The tunnel is deteriorating and repairs are needed to prevent it and the sewer pipe from failing, according to the report. It added that an upgrade would make working conditions for district employees and contractors safer.
L.C. "Bud" Smull, a resident of South La Senda Drive, supports the district adding to the proposed 500 feet of tunnel that will be directly under the street rather than the portion under the bluffs — for fear that a sewer pipeline rupture could hurt the ocean environment.
Smull hired Geofirm, a Laguna Beach-based engineering company with more than 30 years of work in Three Arch Bay, to evaluate the stability of the bluffs, according to a Sept. 4 letter from the company to the Planning Commission and the city's community development department.
"The proposed 500-foot portion will be 70 to 80 feet below the street, 150 feet inland from the beach and is undeniably more stable," Geofirm engineer Hannes Richter wrote in the letter.
Richter wrote that he supports the redesign but agrees with Smull that more of the line should be rerouted to run directly under South La Senda Drive rather than the bluffs. He said that would bring the line farther inland and make it less likely a sewage spill would reach the ocean.
Richter's concern pertains to the tunnel's portion along the bluff north until it reaches Bay Drive, he wrote.
"Significant bluff instability and land sliding has occurred historically along the cove below South La Senda and Bay Drive," Richter's letter said.
The water district said a tunnel directly underneath all of South La Senda Drive would be "impractical" and "unnecessary," according to an Oct. 22 letter to the Planning Commission and the community development department.
Smull's concerns have been vetted through a comprehensive public outreach process that included a February meeting with district officials, Smull, Richter and Three Arch Bay residents, the district letter said.
District board members unanimously approved the tunnel realignment plans for under the bluffs at their March 28 board meeting.
When realigned, the bluffs would be stable and able to serve all existing homes with their existing sewer connections, according to the letter.
The water district said the plan as proposed is all that is needed.
"Where the tunnel is proposed is sufficient and grounded in bedrock," McDivitt said during Wednesday's meeting.
If crews built a new tunnel under South La Senda Drive, 14 affected private property owners would need to have new pump stations built under their homes, "a substantial construction undertaking," which would require new plumbing at significant private cost, the letter said.
"Two tunnels would then be required, with one serving only 14 homes," according to the letter. "At a reduced flow rate, these 14 homes will experience unacceptable operating conditions, including an increased potential for sewer backups and lingering foul odors."
Commissioner Anne Johnson wanted to make sure the public stays informed about the project going forward.
She asked district staff to send email notification of meetings and post updates on the district website.
McDivitt acknowledged that the district has met with and kept residents near Fourth Avenue informed, and will maintain communication.

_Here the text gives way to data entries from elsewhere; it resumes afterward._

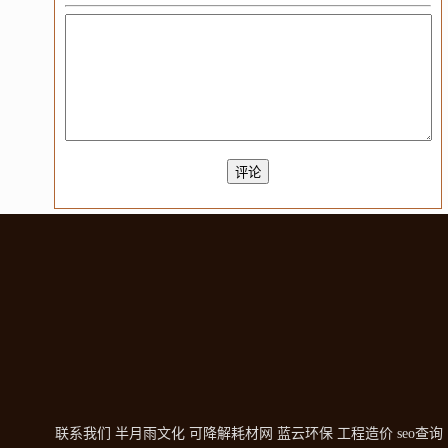
联系我们
半月雨文化
可降解耗材网
蓝云环保
工程造价
seo查询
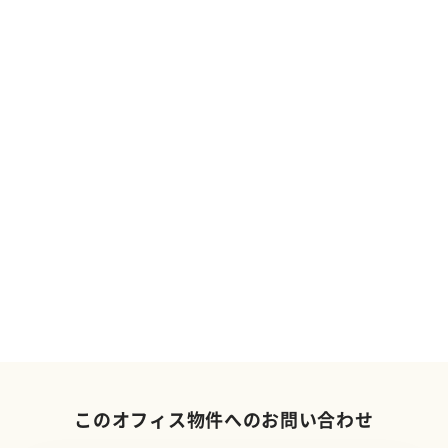
このオフィス物件へのお問い合わせ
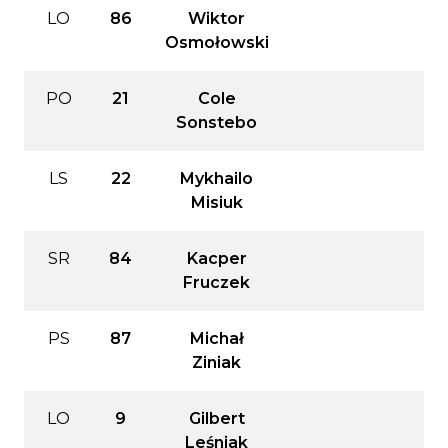
LO
86
Wiktor
Osmołowski
PO
21
Cole
Sonstebo
LS
22
Mykhailo
Misiuk
SR
84
Kacper
Fruczek
PS
87
Michał
Ziniak
LO
9
Gilbert
Leśniak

"We're willing to set up a regular meeting schedule so we can be good neighbors and post regular updates on the website," he said.
The public is invited to take a tour of the tunnel with planning commissioners and district staff at a later date.
Project hours would be from 7 a.m. to 6 p.m. Mondays through Fridays for 46 weeks per year, with breaks around major holidays, McDivitt said. The work is scheduled to begin in 2014.
[For the record, 9:16 a.m. Nov. 6: An earlier version of this story incorrectly reported that crews will enlarge and stabilize 3,200 feet of a two-mile-long tunnel. Actually, the entire tunnel would be enlarged and stabilized.]